# Zocken am ..?



## SpeCnaZ (12. Juli 2014)

Hi,
habe gerade auf ner Seite das gefunden

Play tetris on a Tshirt - YouTube

ich frage mich ob man auch bald mit nem Schuh zocken wird


----------



## Ersy90 (12. Juli 2014)

Wird schwierig ohne Spiegel zu spielen...irgendwie sinnlos :-/


----------



## Noxxphox (12. Juli 2014)

sinnlos aber witzig 
damit biste der King auf der Straße ;D


----------



## polarwolf (12. Juli 2014)

bitte für frauen und die kontrollknöpfe ein bisschen höher.


----------



## Noxxphox (12. Juli 2014)

haha isses dann ein nippelspiel?^^


----------



## informatrixx (12. Juli 2014)

Will ich haben *.*

Kommt bestimmt gut in der Disco oder im Club.

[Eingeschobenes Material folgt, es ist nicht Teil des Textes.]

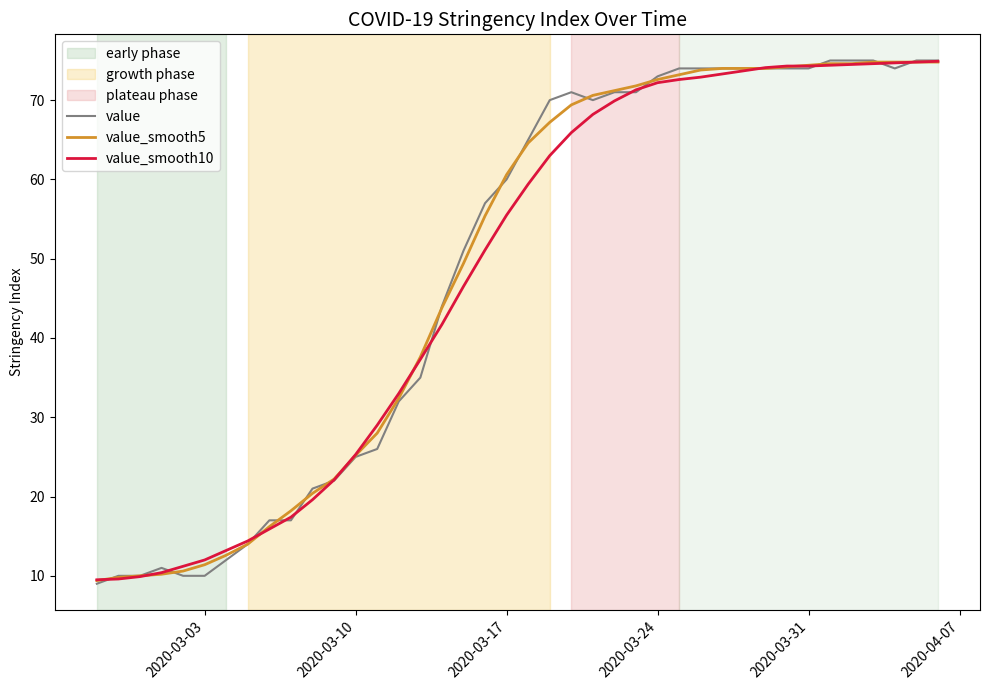

Does the chart have visible grid lines?

No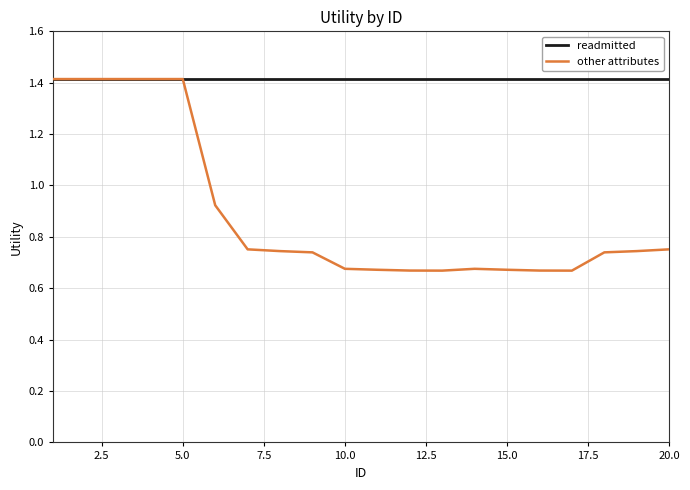

Which series has the largest total across all categories?

readmitted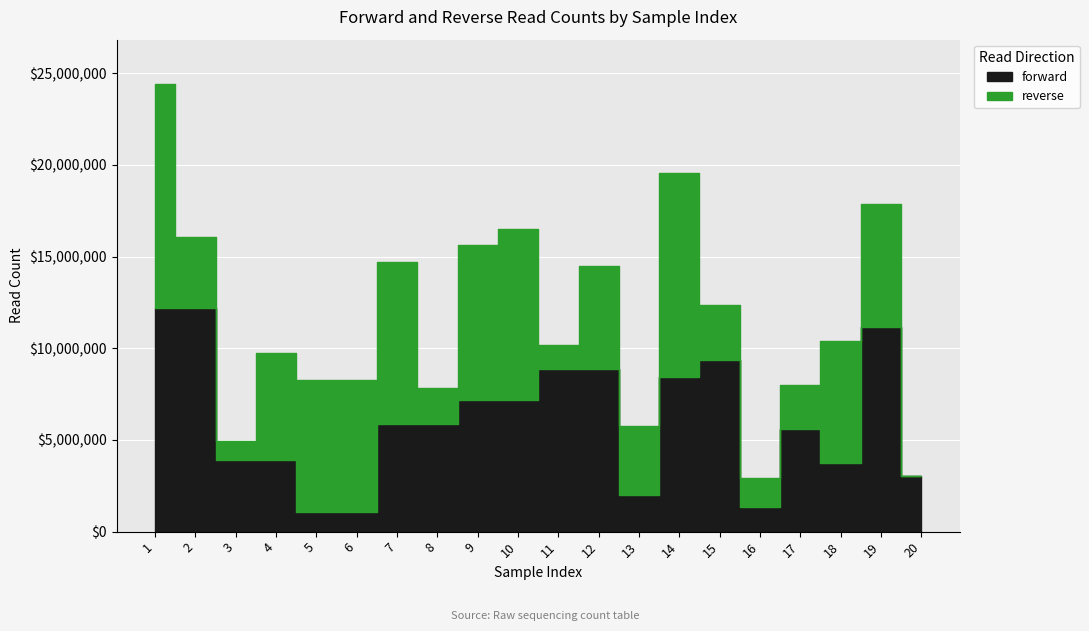

What are all the series names shown in the legend?

forward, reverse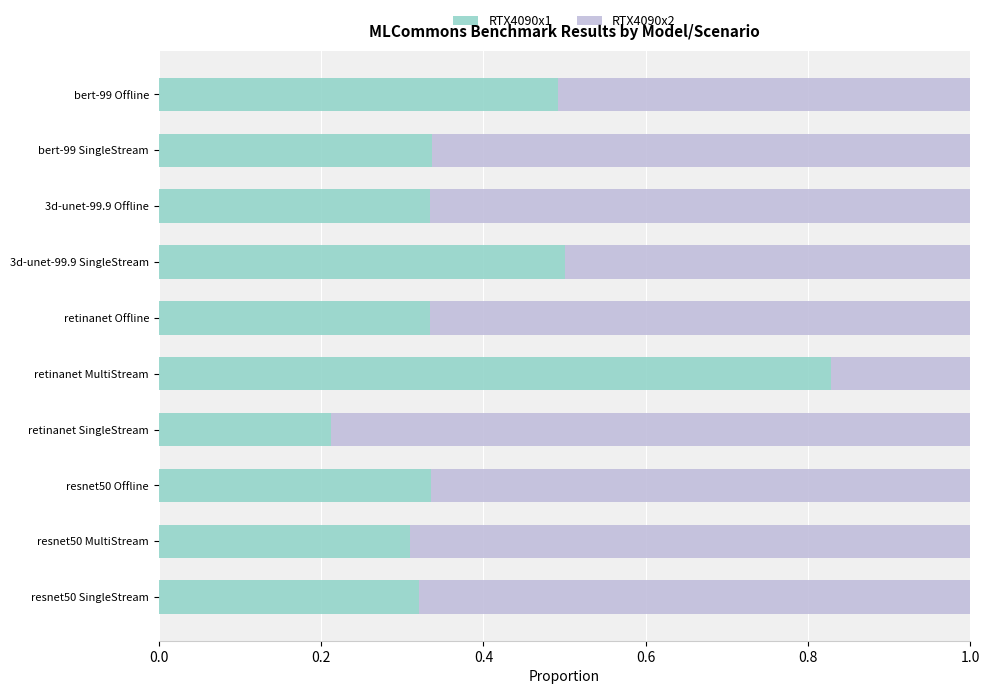

What is the total value across all series at resnet50 MultiStream?

1.0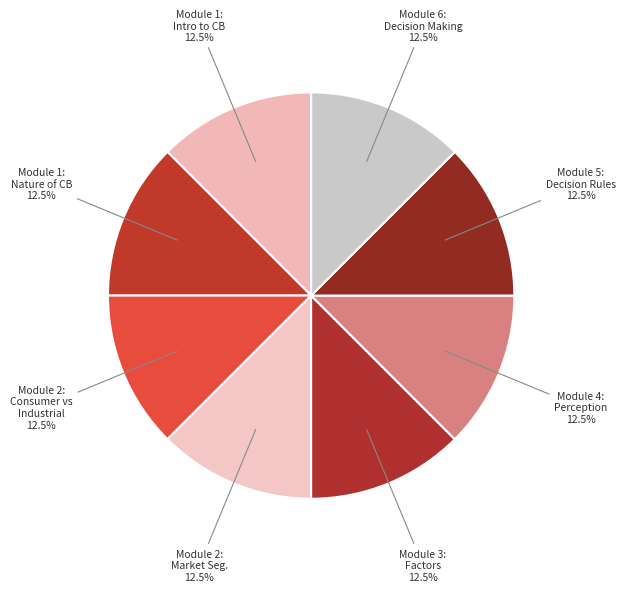

Approximately how many times larger is the value at Module 1: Nature of CB compared to Module 2: Consumer vs Industrial?

1.0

Beleuchtete Schnürsenkel habe ich ja schon


----------



## Noxxphox (12. Juli 2014)

woah auffälig wtf xD
thehe gibts das für männer auch mit joysticksteuerung


----------



## Aldrearic (13. Juli 2014)

Wow Geiles Shirt. Will nur noch den Preis davon wissen. Damit wäre man richtig auffällig XD
Auf solche Ideen muss man erstmal kommen.


----------



## Dr Bakterius (13. Juli 2014)

Und für den Batteriewechsel muss man sich bücken? Sorry ich finde so etwas einfach nur bescheuert


----------



## SpeCnaZ (13. Juli 2014)

Worde verschoben 

Ich finde das Ding einfach geil


----------



## Riddler_ (17. Juli 2014)

Find die Idee auch sehr witzig. Damit is man der King auf jeder Party 😄


----------